PS : Après la dépolitisation, je serais bien tentée de placer la peur du déclassement comme la seconde raison d’un tel naufrage, non ?
[A la moitié du roman,]
Puis, cette dissection objective opérée, le remède viendra ici par la RUPTURE. Non pas par la rencontre entre Romain et Louisa mais par celle, première, brève, violente, accidentelle entre un voleur et un bobo. Les deux mondes s’entrechoquent. Un mur tombe pour Romain. Il rencontrera Louisa ce soir là.
Les personnages s’incarnent alors. Les relations s’intensifient. La vie jaillit.

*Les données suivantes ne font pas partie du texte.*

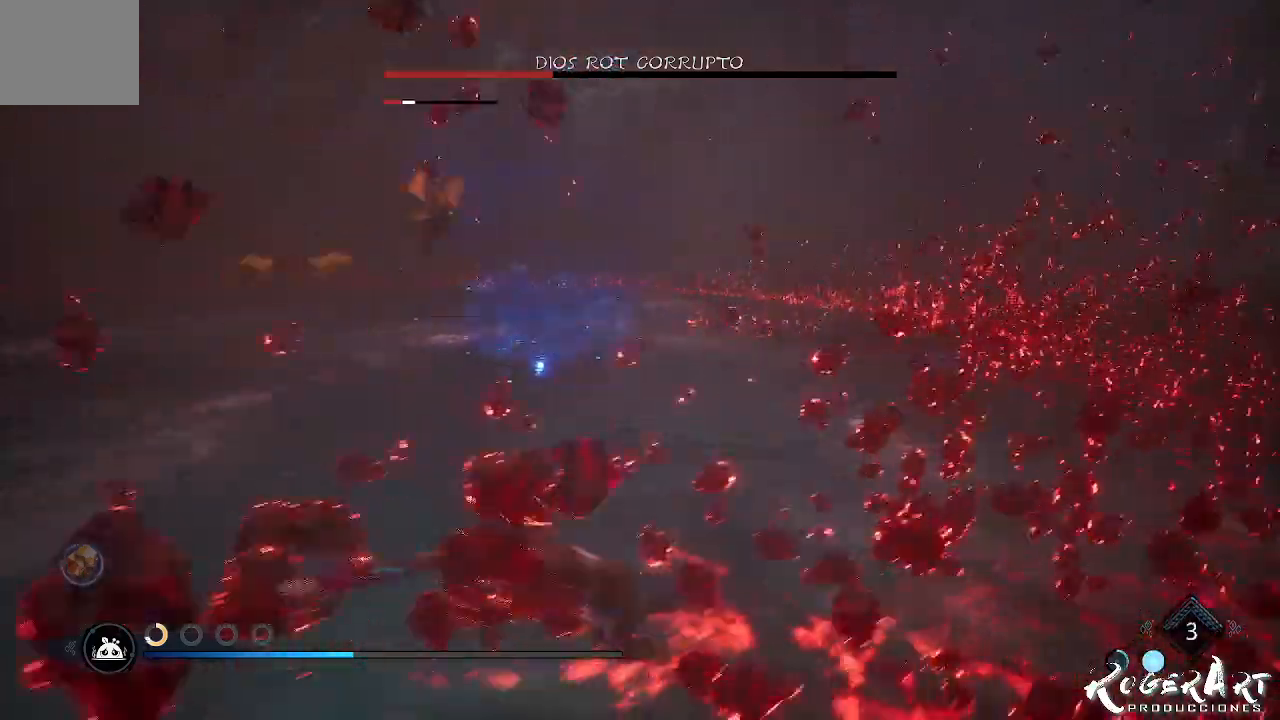
{"buttons": [], "left_stick": "left", "right_stick": "right", "events": [[133, "left_stick", "left"], [200, "right_stick", "right"]]}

Pour moi, ton meilleur roman. Mais que fait la critique ? (quasi absente lors de sa sortie semble t il)
non, pas si absente
roman plutot beaucoup et bien commenté
pas vue mais j’avais effectivement lu l’article mentionné ici (Plumes d’aile et mauvaises graines) et la rejoins : la microsociologie de ce roman relève du grand art postpunk Sourire
Cette facture est la tienne. On adore ou déteste, j’imagine.
D’ailleurs, je serais curieuse de savoir comment a été perçue ta lecture-performance Neuf moyens infaillibles de changer le monde au théâtre du rond point. Une part du public semblait décontenancée, non?
PS : Je poursuis sur Une certaine inquiétude* mais vois qu’il n’y a pas de page consacrée à ce livre ici. C’est voulu ou contraint, j’imagine. Dommage
Je n’ai pas trouvé que le public ait l’air décontenancé. Si ce n’est au début, le temps de comprendre la teneur.
En guerre a été bien reçu, je n’ai pas souvenir de mauvaises critiques.
Ce sont les questions posées après lecture qui me le laissent penser ; ca restait très en deçà d’un public-qui-fréquente-les-théâtres, non ?
Pour le roman En guerre : c’est vrai, je n’ai pas lu de mauvaises critiques mais en ai peu lues aussi. Ce qui m’étonnait.
Il y a peu d’espace pour la critique littéraire. Et de moins en moins
Au rond point : dur d’intervenir après une conf de cette nature.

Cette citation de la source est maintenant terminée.